■ WHAT TO WORK ON
Work out how many lines below contain the word "Right", then give that number alone.

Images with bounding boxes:
==========
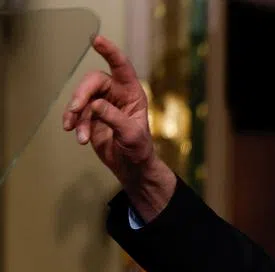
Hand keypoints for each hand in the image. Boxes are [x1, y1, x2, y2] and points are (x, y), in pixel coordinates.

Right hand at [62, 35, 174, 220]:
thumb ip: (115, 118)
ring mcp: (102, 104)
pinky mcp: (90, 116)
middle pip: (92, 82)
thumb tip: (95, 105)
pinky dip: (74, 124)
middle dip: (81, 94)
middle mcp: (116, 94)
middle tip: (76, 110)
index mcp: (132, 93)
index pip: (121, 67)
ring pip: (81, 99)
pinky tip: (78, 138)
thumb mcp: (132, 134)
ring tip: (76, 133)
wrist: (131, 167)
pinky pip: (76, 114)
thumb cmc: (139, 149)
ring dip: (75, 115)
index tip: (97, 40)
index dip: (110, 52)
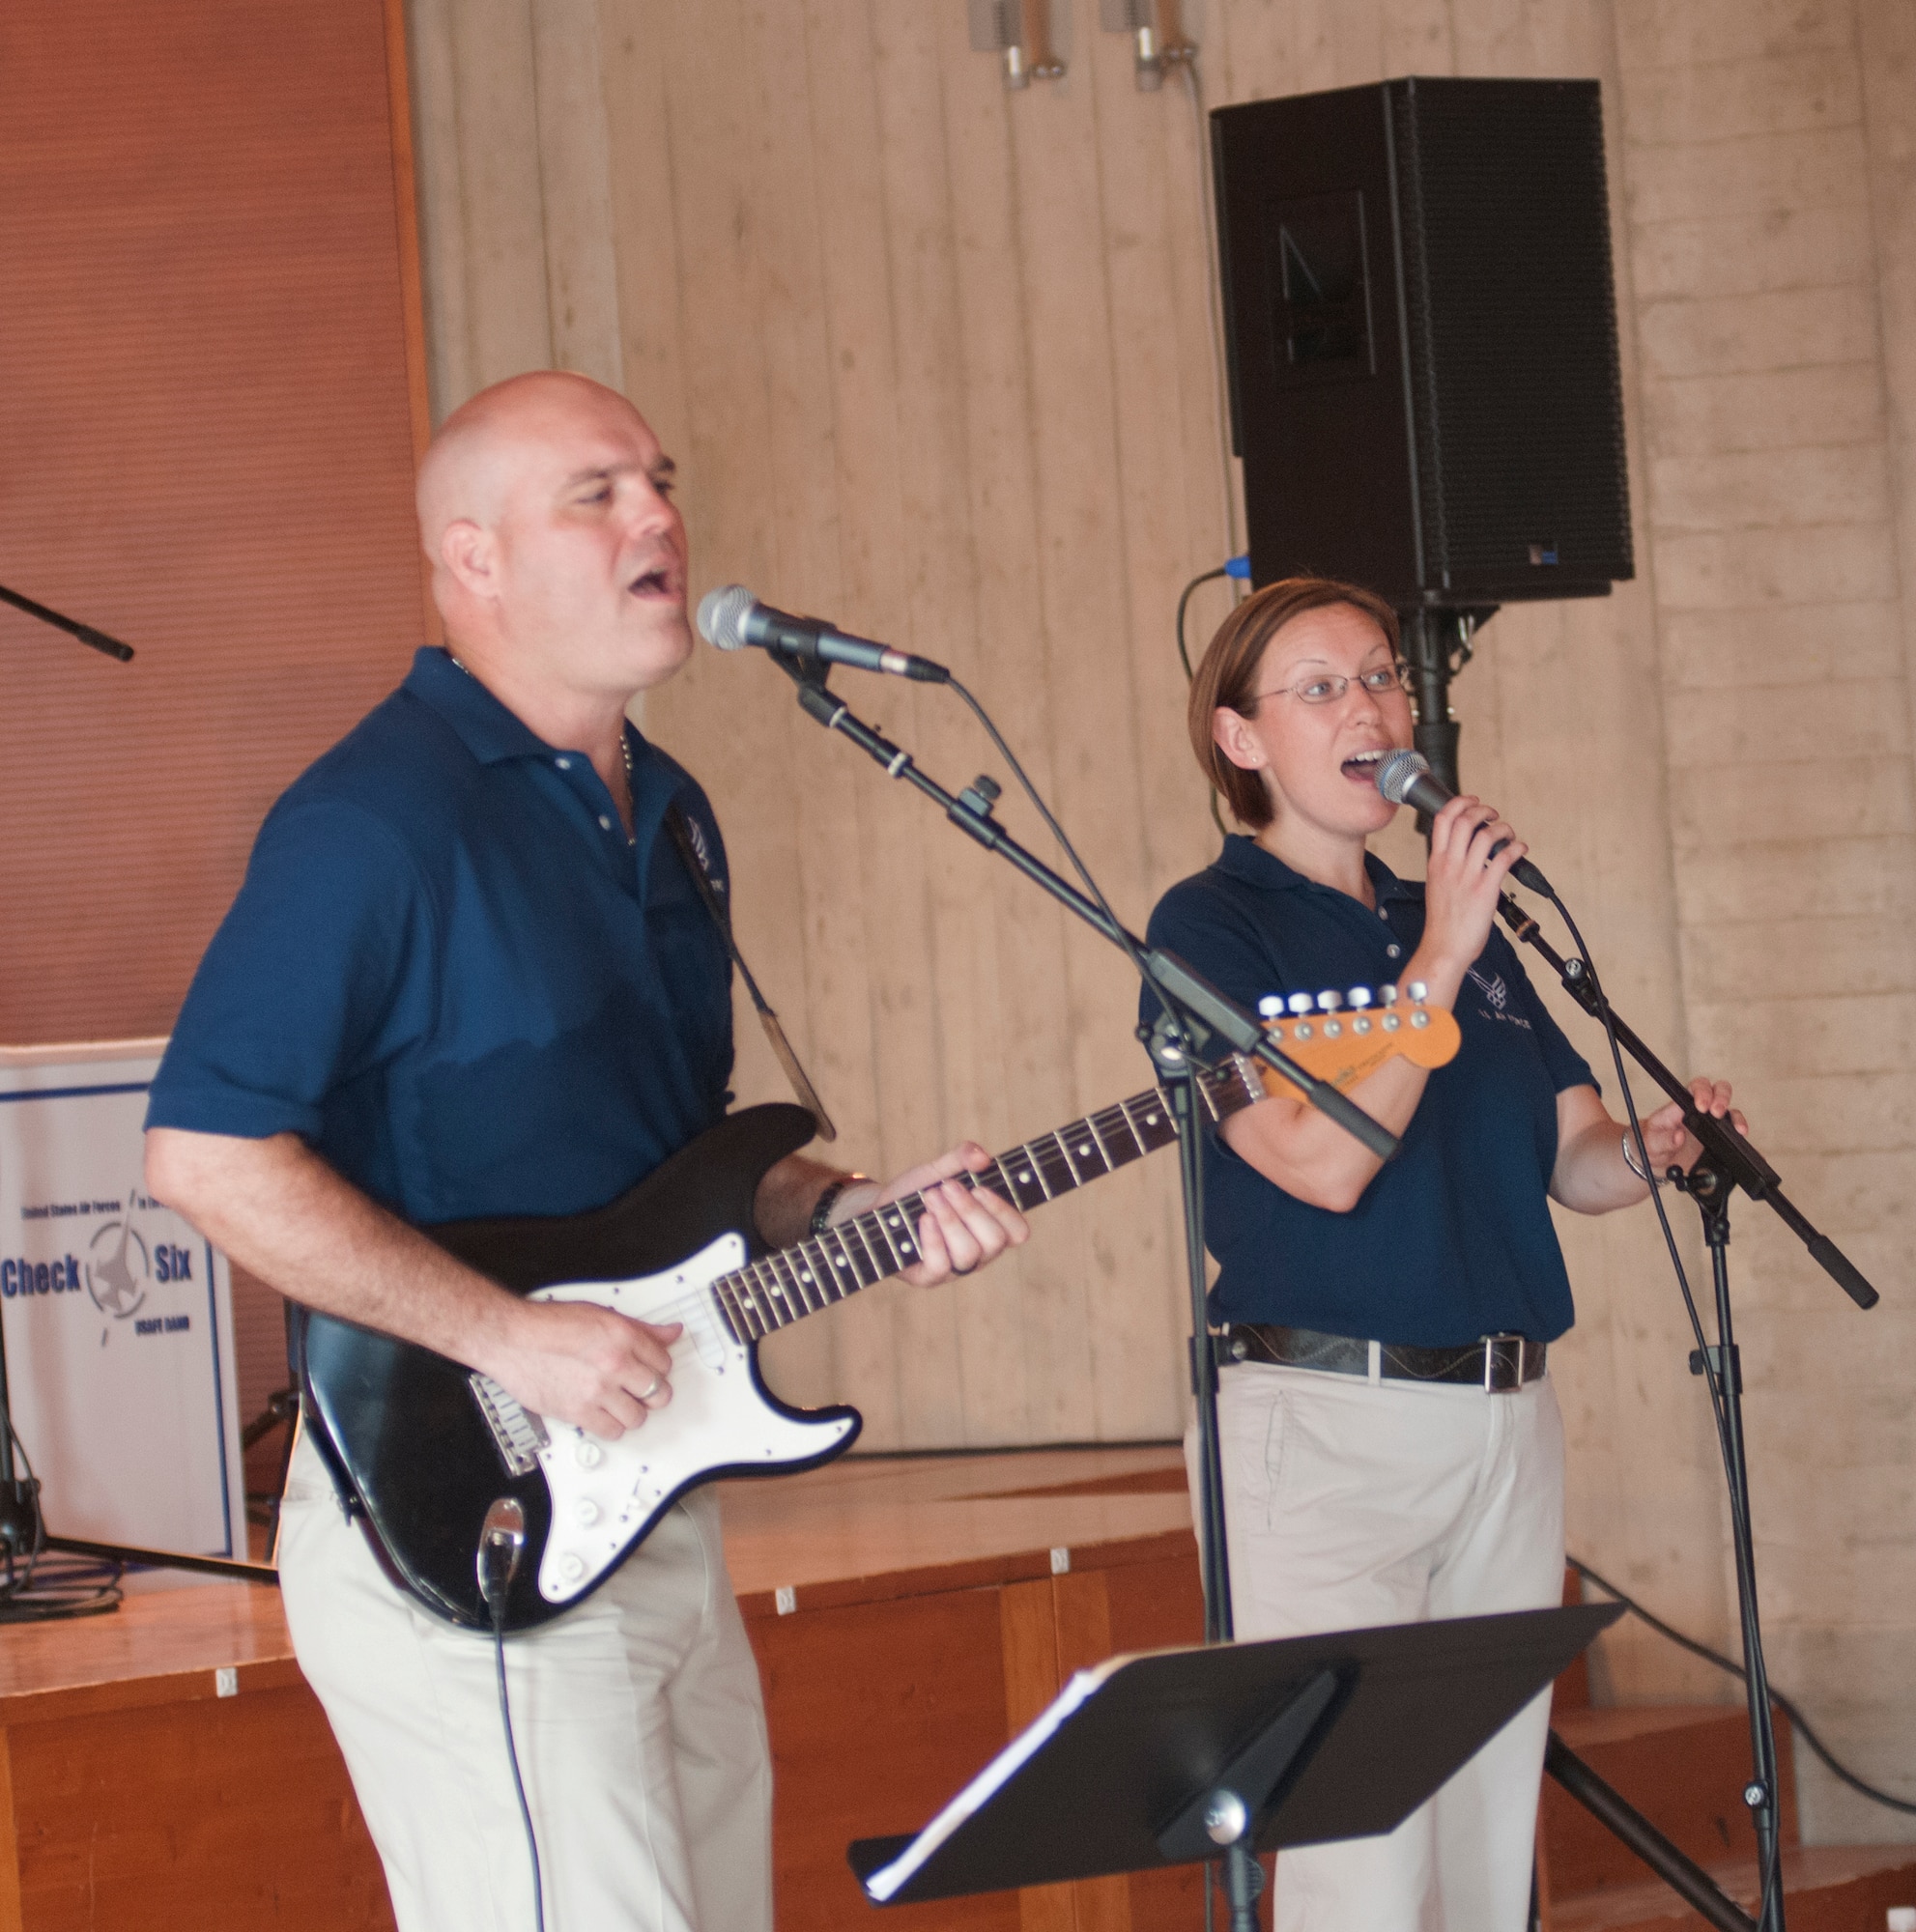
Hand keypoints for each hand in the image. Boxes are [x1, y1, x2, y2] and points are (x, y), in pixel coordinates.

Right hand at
==========
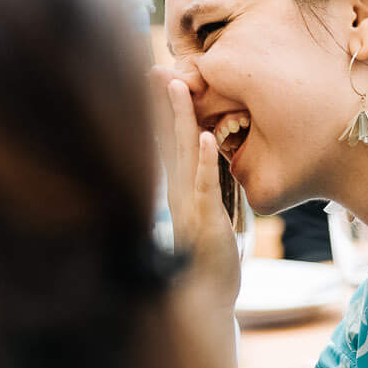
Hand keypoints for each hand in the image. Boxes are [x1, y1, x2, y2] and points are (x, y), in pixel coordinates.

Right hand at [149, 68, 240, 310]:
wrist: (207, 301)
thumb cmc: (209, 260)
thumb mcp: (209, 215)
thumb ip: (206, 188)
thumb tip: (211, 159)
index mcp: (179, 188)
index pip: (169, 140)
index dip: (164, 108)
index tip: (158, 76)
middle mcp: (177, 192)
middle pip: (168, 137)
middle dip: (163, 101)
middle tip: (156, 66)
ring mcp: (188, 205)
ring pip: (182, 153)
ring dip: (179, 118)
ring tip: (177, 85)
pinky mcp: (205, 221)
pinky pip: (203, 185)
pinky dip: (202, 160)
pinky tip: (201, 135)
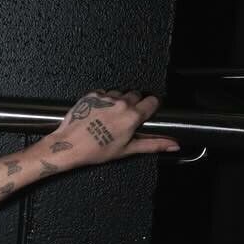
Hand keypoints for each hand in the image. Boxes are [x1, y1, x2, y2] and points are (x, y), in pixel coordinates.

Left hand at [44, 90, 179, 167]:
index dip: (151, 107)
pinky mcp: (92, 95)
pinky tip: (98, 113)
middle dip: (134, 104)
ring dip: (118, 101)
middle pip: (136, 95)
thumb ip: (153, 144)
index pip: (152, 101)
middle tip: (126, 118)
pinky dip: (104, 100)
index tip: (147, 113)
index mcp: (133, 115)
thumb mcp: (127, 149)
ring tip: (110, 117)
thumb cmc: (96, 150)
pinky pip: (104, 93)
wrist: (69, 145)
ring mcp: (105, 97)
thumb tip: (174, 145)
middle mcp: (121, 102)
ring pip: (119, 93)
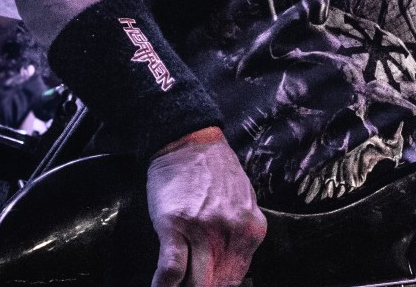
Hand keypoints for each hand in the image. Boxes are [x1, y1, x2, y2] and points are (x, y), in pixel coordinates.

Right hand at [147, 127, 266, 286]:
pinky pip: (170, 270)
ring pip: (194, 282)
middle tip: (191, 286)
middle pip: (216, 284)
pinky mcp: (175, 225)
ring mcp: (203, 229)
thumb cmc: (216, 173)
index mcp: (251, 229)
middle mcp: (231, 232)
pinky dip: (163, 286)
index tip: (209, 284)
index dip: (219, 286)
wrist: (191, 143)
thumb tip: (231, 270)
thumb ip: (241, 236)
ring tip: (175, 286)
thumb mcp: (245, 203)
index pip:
==========
■ RESULT FOR THIS EXERCISE
4